How could open war be sparked? The most likely scenario is a surprise Israeli attack on Iran’s underground nuclear sites before an Iranian bomb comes into being. The attack would hopefully knock out Iran’s nuclear potential. This would be followed by an attempt to use Israel’s agents, who are well-penetrated within the regime, to help foment internal unrest aimed at a counterrevolution in favor of a Pahlavi-led, democratic-minded, younger generation. The attack would probably be launched from neighboring allies and/or the Persian Gulf. As with Hamas’ Gaza tunnels, the attack would have to be lethal enough to knock out deep underground installations. Fomenting internal strife to overthrow the regime is trickier as the Raisi regime’s fierce repression of protesters with mass executions, according to the UN, has muzzled dissent.  Raisi is a mass murderer who, as one of Iran’s chief judges, put to death tens of thousands of alleged Iranian dissenters following the conclusion of the Iran-Iraq war in 1988. Imitating Czarist Russia, harsh repression does curtail dissent in the short term, while war and forced relaxation of suppression, which Czar Nicolas provided in the aftermath of the 1905 Japan-Russian War, unleashed eventual revolution. Israel’s likely allies within Iran, the ethnically alienated Azeris and Kurds, might mobilize for resistance. If Israel’s allies can establish a “Free Iran” territory with a counter-government, they may be able to inspire further dissent to bring down the Islamic Republic.
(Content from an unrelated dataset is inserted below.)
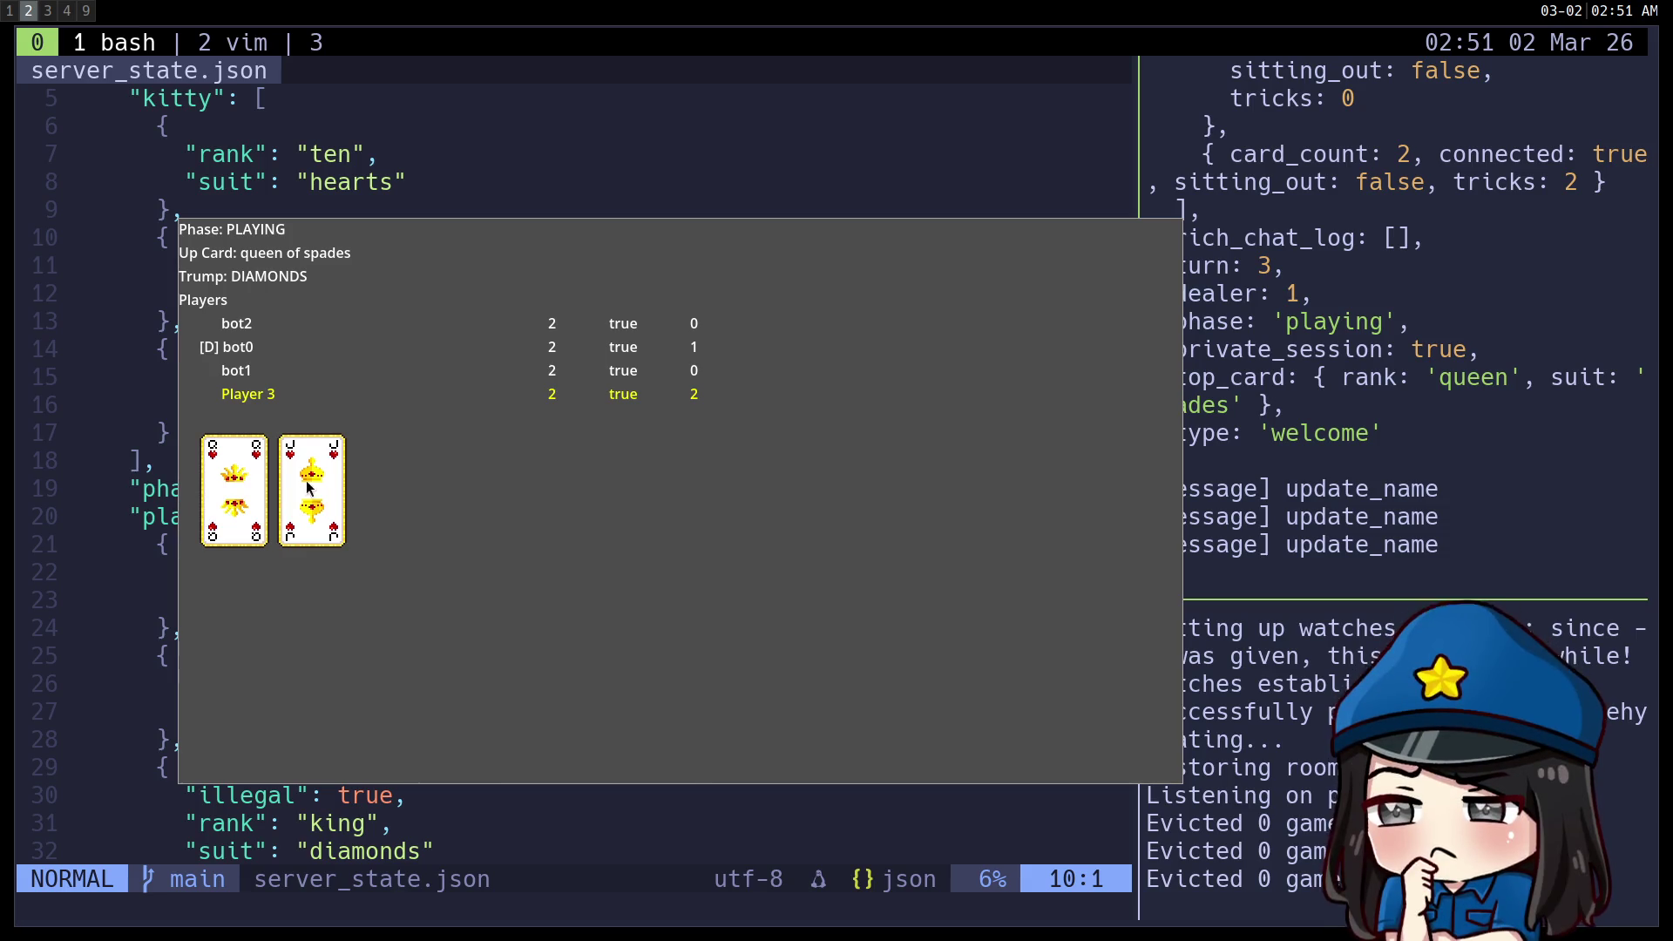
click(322, 504)
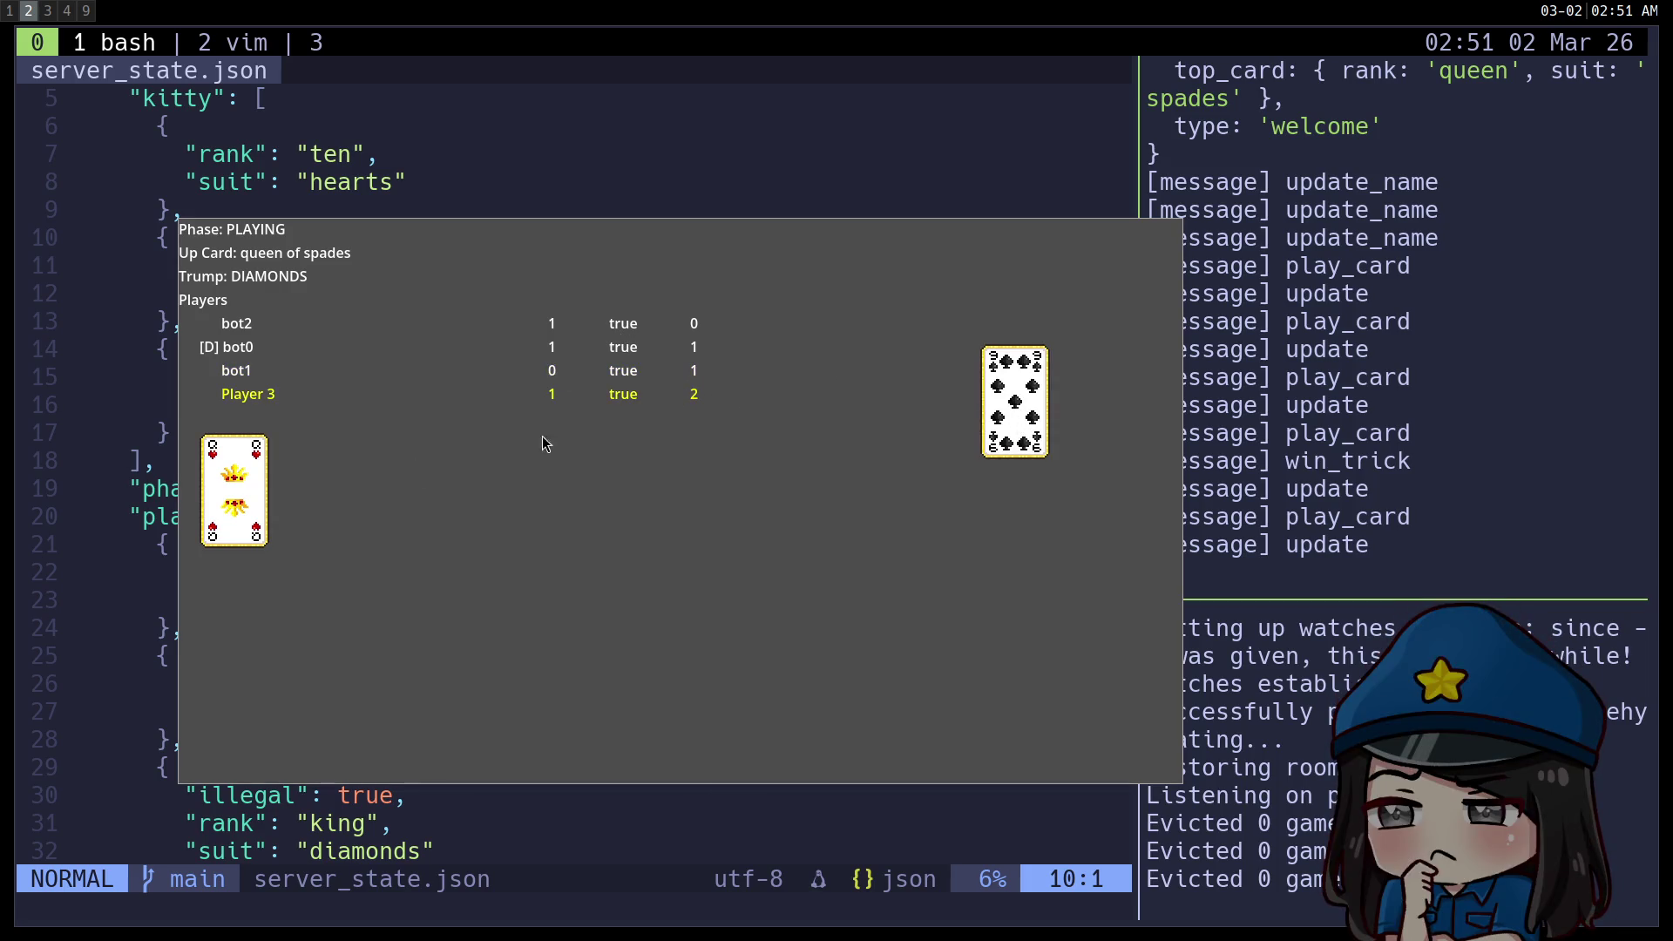
click(232, 492)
But Iran also has an attack strategy, which it just began. It provokes Hezbollah, and now Hamas terrorists, to launch attacks into northern Israel from Lebanon, as a second front beyond Gaza. Israeli air strikes over Syria have so far frustrated Iranian efforts to establish a strong front for attack. Hezbollah and Hamas attacks may force Israel into attacking and/or securing territory in Lebanon. And it could assist anti-Assad rebels left over from a waning civil war to reignite rebellion against the Syrian regime. While in the past, Soviet intervention against Israel was feared, the Ukrainian war curtails the possibility of large-scale Russian intervention. Arab insurrection is also likely, especially in Judea and Samaria, where there is already an uptick of attacks against Jews. Considering that the likelihood of war increases with Iran’s near nuclear bomb-making capacity, Hamas’ entry into Lebanon to join its Hezbollah hosts, and apparent Sunni-Shiite reconciliation, will Israel be able to withstand enemies? As we go from marking Pesach miracles, we daven for and await not only Hashem’s protection but the true redemption of Israel with the ushering in of the final geulah and binyan Beis Hamikdash, bimheirah biyameinu. Amen.

 

The author is a U.S. Foreign Service veteran. As Middle East Professor at Community College Baltimore County (CCBC), he developed and taught the course “The U.S. and the Middle East.” He now serves as Shoel U’Mesheiv at Yeshiva Toras Chaim in North Miami Beach, Florida.